Not what it used to be
Coincidentally,
the play has also recently been revived in London’s West End, possibly with a
Broadway transfer ahead: that version stars Danny DeVito and Richard Griffiths,
and supposedly digs a little more deeply into the characters. The reviews for
the Soulpepper version were a bit flat – it didn’t seem like a lot of the
critics really saw much point to it. Indeed, if Soulpepper did too much of this
kind of thing, they might as well just convert the whole place into a dinner
theatre. But on the other hand, Neil Simon didn’t attain his status just by
being glib and prolific: his body of work encompasses a vast examination of
love and discord and anxiety and loss, and since his heyday wasn’t so long ago,
it’s tempting to think it can speak to us now.
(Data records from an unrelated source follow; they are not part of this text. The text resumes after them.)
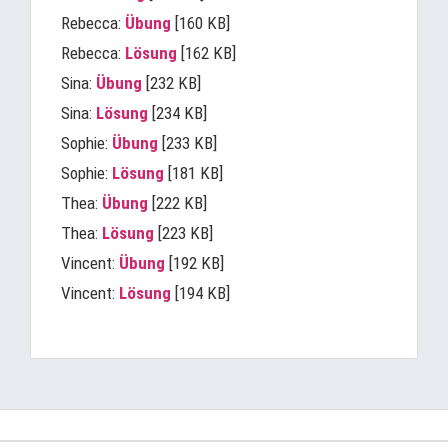
Rebecca:
Übung
[160 KB]
Rebecca:
Lösung
[162 KB]
Sina:
Übung
[232 KB]
Sina:
Lösung
[234 KB]
Sophie:
Übung
[233 KB]
Sophie:
Lösung
[181 KB]
Thea:
Übung
[222 KB]
Thea:
Lösung
[223 KB]
Vincent:
Übung
[192 KB]
Vincent:
Lösung
[194 KB]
Or at least, to the privileged
group of us who can afford theatre tickets, to be blunt about it.
And yet, when I
was watching the movie again, a few days after seeing the play, I kept
registering how far away it seems. Of course, this particular Simon work was
always going for that – the opening credits run over a montage of old
vaudeville bits, followed by a nice opening shot of a now desolate marquee;
soon after that Matthau and Benjamin walk past the old Ed Sullivan theatre,
dirty and derelict in 1975, but nowadays cleaned-up and shining every night as
the venue for the Letterman show. It’s progress, of course, but Letterman
doesn’t pretend the show has the same heart and kick it used to, and so it goes
with New York, and with so much else. The movie of The Sunshine Boys gains from dirt and clutter and the weight of
memories and traditions, like waiting every Wednesday for Variety to find out who died, a vigil which by its nature provides
a measure of commemoration, even if you can’t remember who the people you’re
commemorating actually were. Of course the present isn’t what it used to be,
but equally as depressing, neither is the past.
Neil Simon appears to borrow from The Odd Couple for his characters here. Al is well-groomed and neat. Willy lives in a pigsty. Walter Matthau spends a lot of time being angry. It gets tiring.